ST. LOUIS — This week's Vintage KSDK takes us back to April 22nd, 2011.

Eleven years ago, a tornado wreaked havoc in our area on the evening of Good Friday.

After touching down in Creve Coeur, the EF-4 twister left a trail of damage from north St. Louis County to the Metro East.

At St. Louis Lambert International Airport, vehicles were tossed like toys, and people ran for cover as the roof and windows on the main terminal were blown away.

Despite the devastation, no one was seriously hurt or killed.

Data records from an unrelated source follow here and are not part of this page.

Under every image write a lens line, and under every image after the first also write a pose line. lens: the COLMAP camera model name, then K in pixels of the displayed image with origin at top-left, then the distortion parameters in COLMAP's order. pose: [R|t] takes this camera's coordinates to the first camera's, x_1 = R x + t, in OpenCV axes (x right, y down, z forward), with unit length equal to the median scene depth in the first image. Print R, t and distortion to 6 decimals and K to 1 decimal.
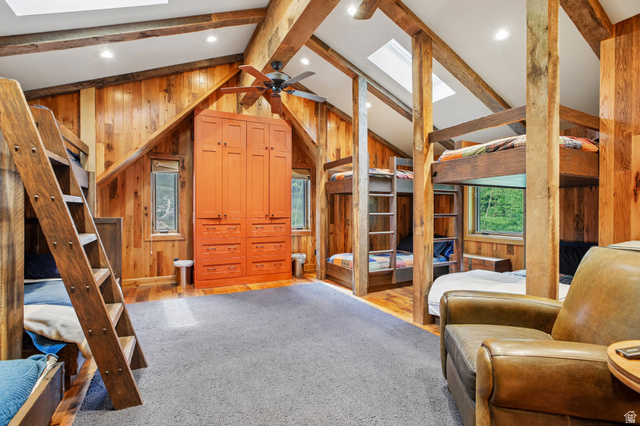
lens RADIAL K [[303.0, 0, 318.1], [0, 303.0, 210.8], [0, 0, 1]] dist [-0.048472, 0.029229]
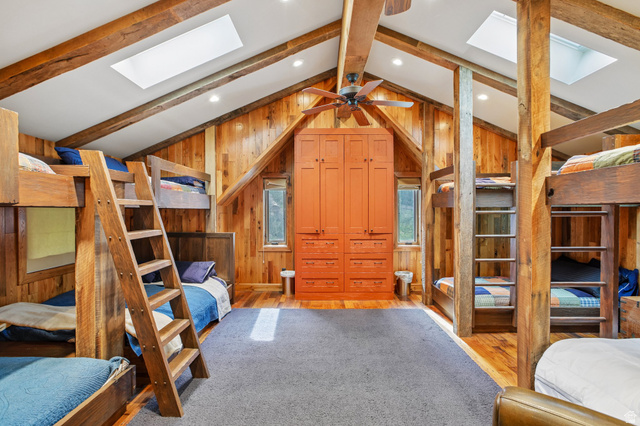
lens RADIAL K [[303.0, 0, 318.1], [0, 303.0, 210.8], [0, 0, 1]] dist [-0.048472, 0.029229]
pose [[0.882520, -0.001434, -0.470272, 0.171772], [0.003828, 0.999984, 0.004135, -0.060857], [0.470259, -0.005449, 0.882512, 0.100203]]
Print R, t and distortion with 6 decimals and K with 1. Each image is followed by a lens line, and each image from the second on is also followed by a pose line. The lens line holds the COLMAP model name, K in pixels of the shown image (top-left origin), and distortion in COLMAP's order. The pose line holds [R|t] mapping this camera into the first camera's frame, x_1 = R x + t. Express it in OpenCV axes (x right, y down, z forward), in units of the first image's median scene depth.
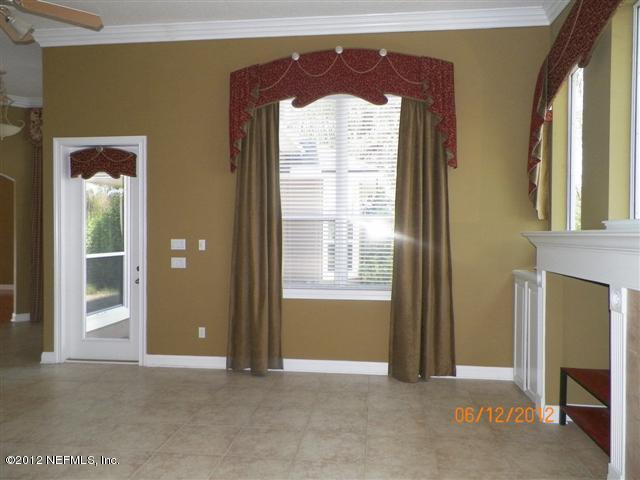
lens RADIAL K [[484.5, 0, 320.0], [0, 484.5, 240.0], [0, 0, 1]] dist [0.012034, -0.039109]
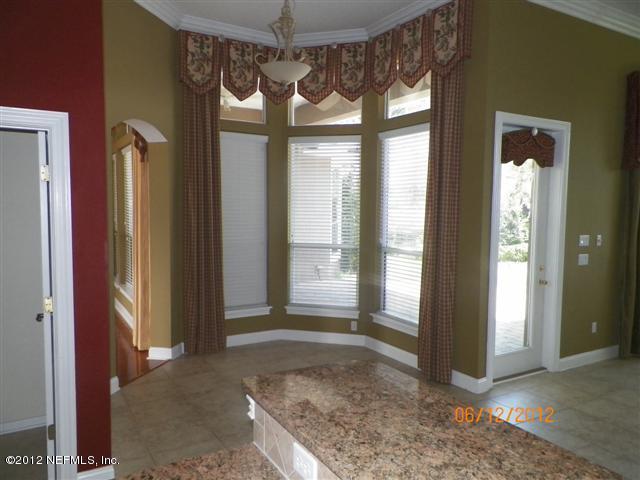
lens RADIAL K [[484.5, 0, 320.0], [0, 484.5, 240.0], [0, 0, 1]] dist [0.012034, -0.039109]
pose [[0.795197, -0.044343, 0.604728, -1.269015], [0.003976, 0.997682, 0.067928, -0.058313], [-0.606338, -0.051612, 0.793530, 0.545999]]
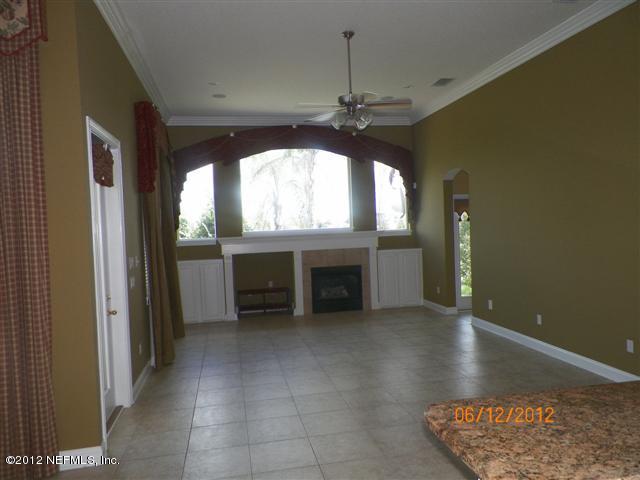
lens RADIAL K [[484.5, 0, 320.0], [0, 484.5, 240.0], [0, 0, 1]] dist [0.012034, -0.039109]
pose [[-0.293758, -0.021961, 0.955628, -1.273349], [0.050984, 0.997953, 0.038606, -0.054221], [-0.954519, 0.060063, -0.292037, 0.909245]]
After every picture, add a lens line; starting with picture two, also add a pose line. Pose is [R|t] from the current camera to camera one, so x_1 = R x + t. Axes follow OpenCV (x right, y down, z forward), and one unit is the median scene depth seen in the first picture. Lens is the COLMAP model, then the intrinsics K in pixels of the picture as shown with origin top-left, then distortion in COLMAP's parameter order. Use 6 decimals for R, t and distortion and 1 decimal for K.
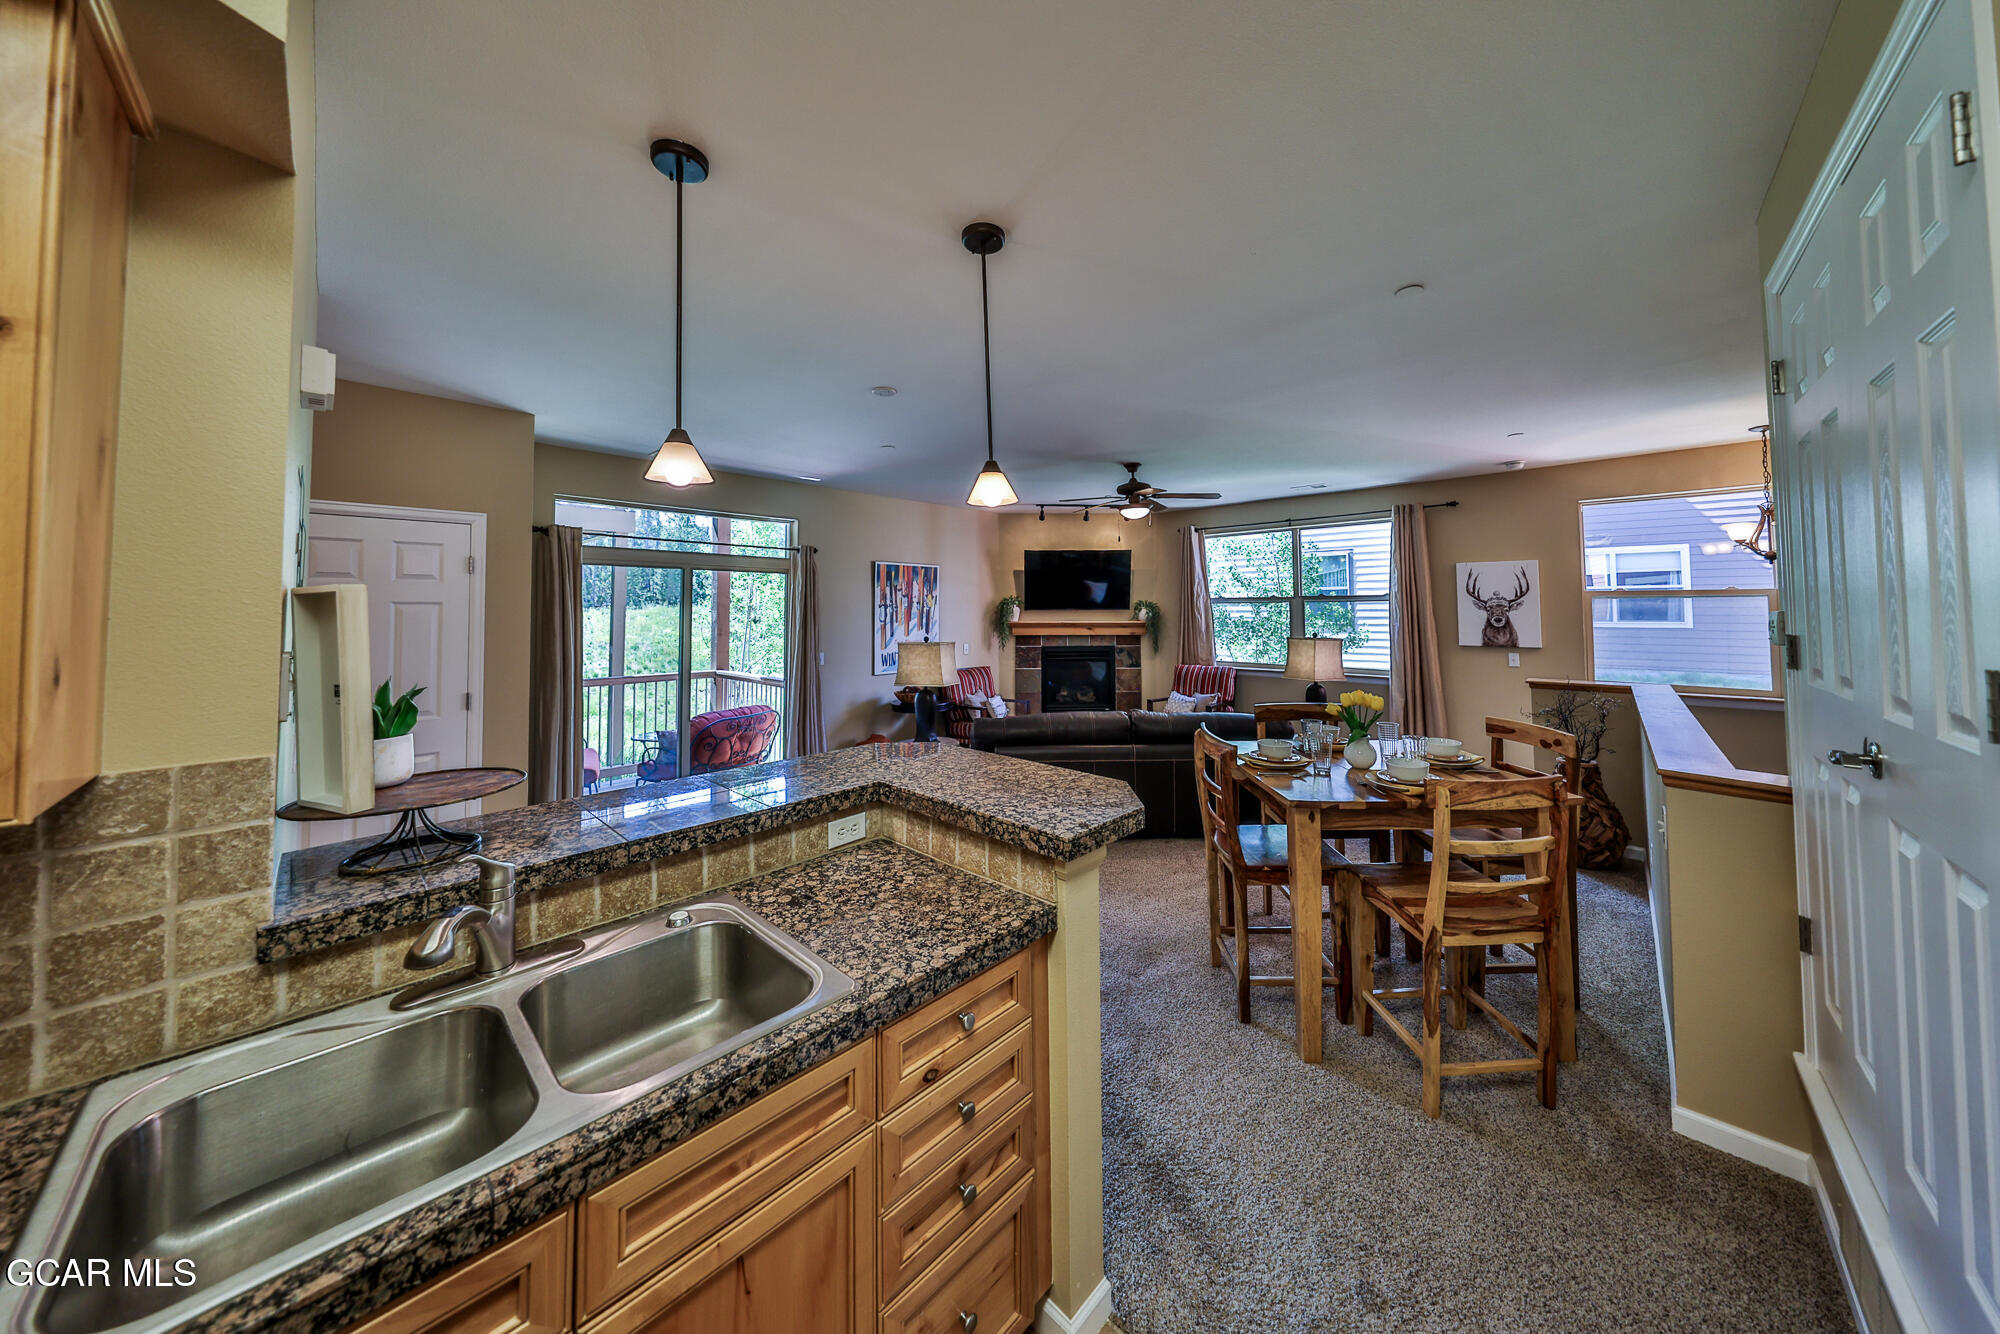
lens RADIAL K [[623.9, 0, 1005.5], [0, 623.9, 581.2], [0, 0, 1]] dist [-0.004740, 0.000192]
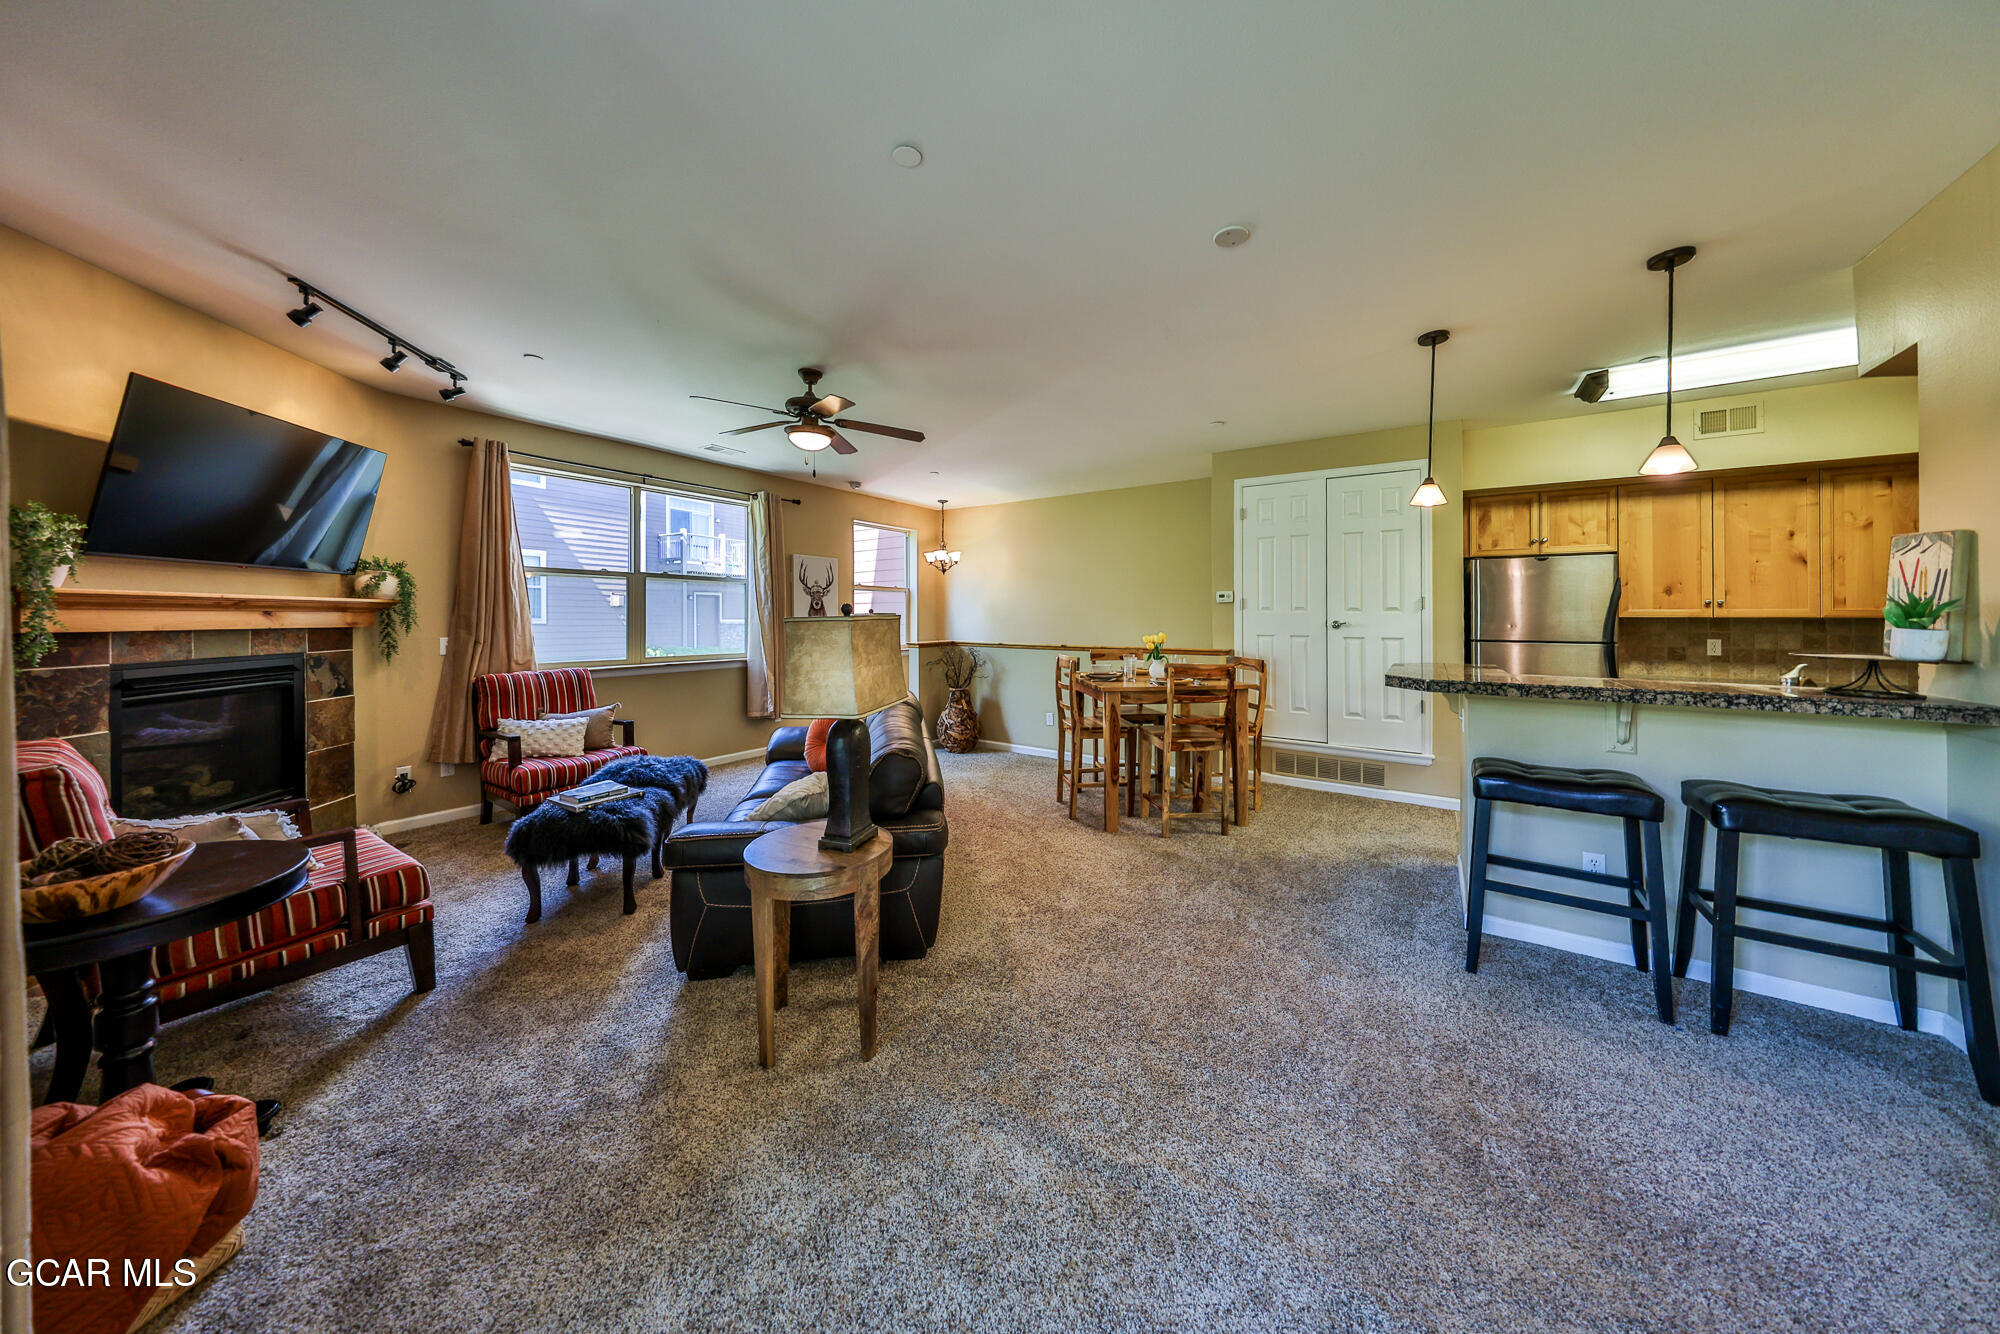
lens RADIAL K [[623.9, 0, 1036.5], [0, 623.9, 613.3], [0, 0, 1]] dist [-0.004740, 0.000192]
pose [[-0.169491, 0.006759, 0.985509, -0.429401], [-0.048186, 0.998724, -0.015137, 0.067975], [-0.984353, -0.050053, -0.168949, 0.671149]]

Lambert was forced to close for a few days and damage was estimated at about $20 million.

Credit: ASSOCIATED PRESS
Storm damage is seen at Lambert-St. Louis International Airport Friday, April 22, 2011, in St. Louis. The National Weather Service has confirmed that a tornado that struck the airport, causing several injuries and sending people scurrying for shelter as plated glass shattered around them and also caused damage in several St. Louis County communities. (AP Photo/Jeff Roberson)

One of the most compelling stories of survival came from Beaverton Drive in Bridgeton.

Retired St. Louis police chief Ron Henderson and his wife Peggy were watching TV when they saw a warning about the storm.

They went to the basement.

"I got her down on the ground, got on top of her and then it was just an assault,” recalled Ron. “It was just like a vicious assault."

Nineteen houses on their street were heavily damaged or destroyed.

Ron said after the storm quieted, his wife asked "'what about upstairs?' I could see the sky looking up the steps. I said, ‘I don't think there's an upstairs.’"

"I can remember actually just praying, if you get me through this, I know things will be ok and I'm here for a reason," recalled Peggy.

The Hendersons and many of their neighbors rebuilt. And they're living proof that taking tornado warnings seriously saves lives.

"She said to me, 'oh you're my hero,'” remembered Ron.

“That lasted about 15 minutes, and she said, ‘I'm the one who told you to come down.’ We had this discussion, and she was right, I should have listened. Believe me, any time there's a tornado warning or a storm I'm on alert," said Ron.